Inuit Broadcasting Corporation
- Type: Broadcast Television system
- Country: Canada
- Headquarters: Yellowknife, Northwest Territories
- Broadcast area: Northwest Territories • Nunavut • Yukon
- Owner: Self-owned
- Launch date: January 1, 1982; 44 years ago
- Affiliation: CTV
- Official website: CBC Arctic
- Language: English, Inuktitut, Nīhithaw, Tsimshianic, Nêhiyawêwin, Cree, Dene, Ojibwe

= Inuit Broadcasting Corporation =

Canadian television production company based in Nunavut

Radio and television services in Canada

The Inuit Broadcasting Corporation (IBC) (ᐃᓄᐃᑦ ᑕᑯᓐᓇᕋᑦᓴᓕᕆᔨᑦ) is a public broadcaster, television production company based in Nunavut with programming targeted at the Inuit population of Nunavut, though it also serves the Northwest Territories, Yukon, and parts of Quebec as well. Almost all of its programs are broadcast in Inuktitut. Some are also in English. IBC shows centre on Inuit culture. The company has five production centers in Nunavut, all staffed by Inuit. Founded in 1981, the IBC was the first indigenous-language television network in North America.

The network is de jure affiliated with the CTV Television Network and does currently carry the vast majority of CTV's entertainment programs as well as the CTV National News, but does not air the whole CTV lineup as it has attempted, and successfully have done, to distinguish itself further through additional local programming, mainly from its own bureau.

== History ==
Television was first introduced to the north through CBC's frontier coverage package, which delivered of southern programming to twenty-one northern communities. There was no northern content: CBC extended its southern coverage area into the north, but did not develop a northern-based service for northerners.

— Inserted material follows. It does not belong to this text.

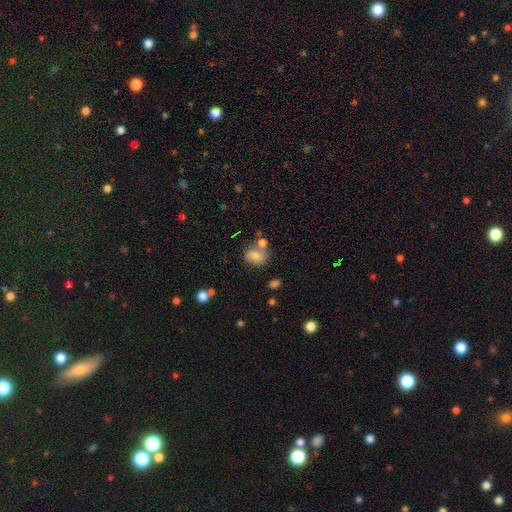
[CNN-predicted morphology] This appears to be a smooth galaxy with no disk features (77%) that is in between round and cigar-shaped (55%). Merging: none (48%).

It is difficult to gauge the impact of the sudden introduction of southern broadcast services on language, culture and day-to-day life in the traditional settlements of the Arctic. Some communities, such as Igloolik, initially voted to refuse television through a series of hamlet plebiscites, fearing irreversible damage to their lifestyle. Many national and regional aboriginal organizations voiced the same fear and insisted that native people had the right to define and contribute to any broadcast service distributed in their homelands.

The newly formed Inuit Tapirisat of Canada (ITC) did not want Inuit to become just a new market for existing southern services in English and French; they wanted communities to define their own communications environment, and be able to contribute to the Canadian broadcasting system in a significant way. One of ITC's first major policy statements called on the federal government to ensure Inuit control over the expansion of radio-telephone, community radio, videotape, and newspaper services into the Arctic.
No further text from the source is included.